Request: Only the text is wanted; write out each record below exactly and exclude all pictures.

Camera settings data:
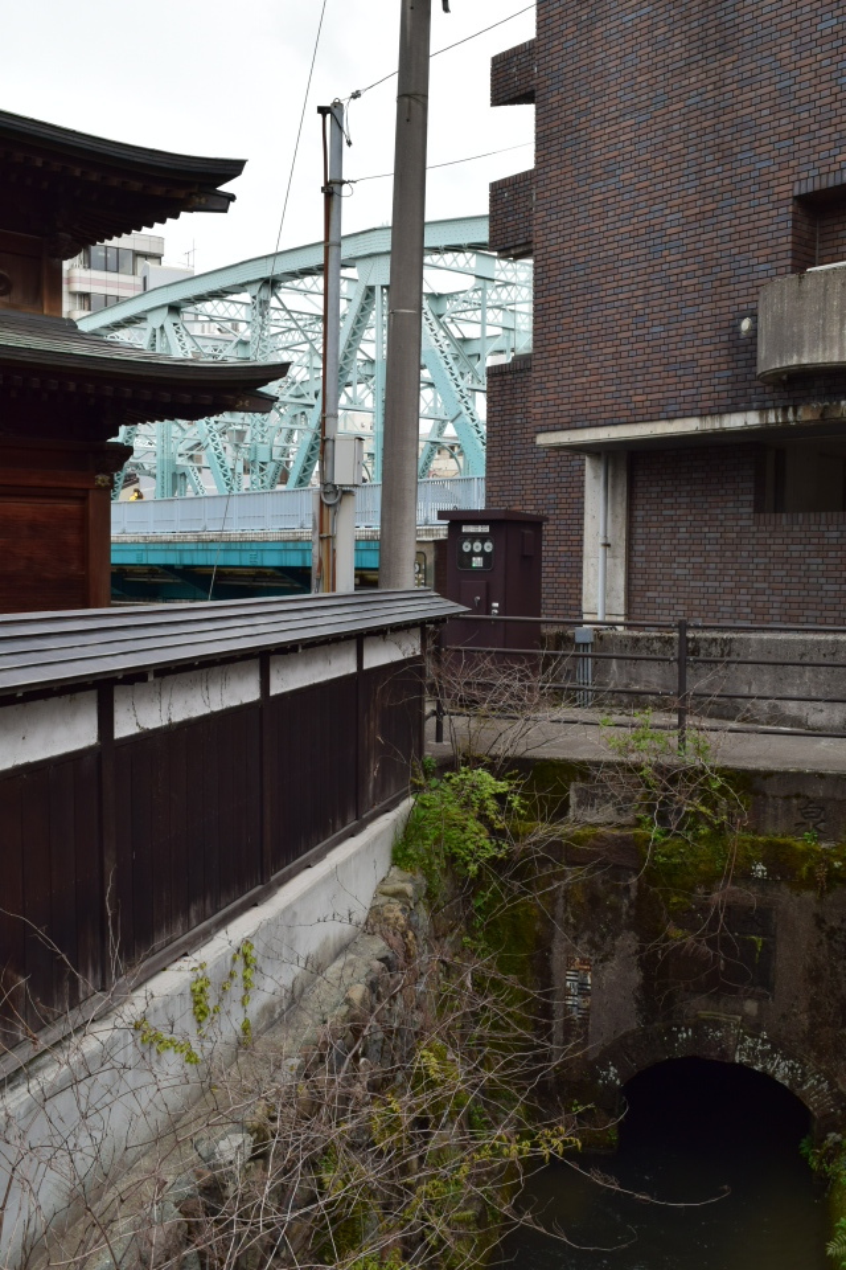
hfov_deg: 38.4
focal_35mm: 34
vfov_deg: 55.1
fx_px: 1216
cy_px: 635
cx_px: 423
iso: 400
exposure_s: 1/100
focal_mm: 23
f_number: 9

Solved problem:
hfov_deg: 38.4
focal_35mm: 34
vfov_deg: 55.1
fx_px: 1216
cy_px: 635
cx_px: 423
iso: 400
exposure_s: 1/100
focal_mm: 23
f_number: 9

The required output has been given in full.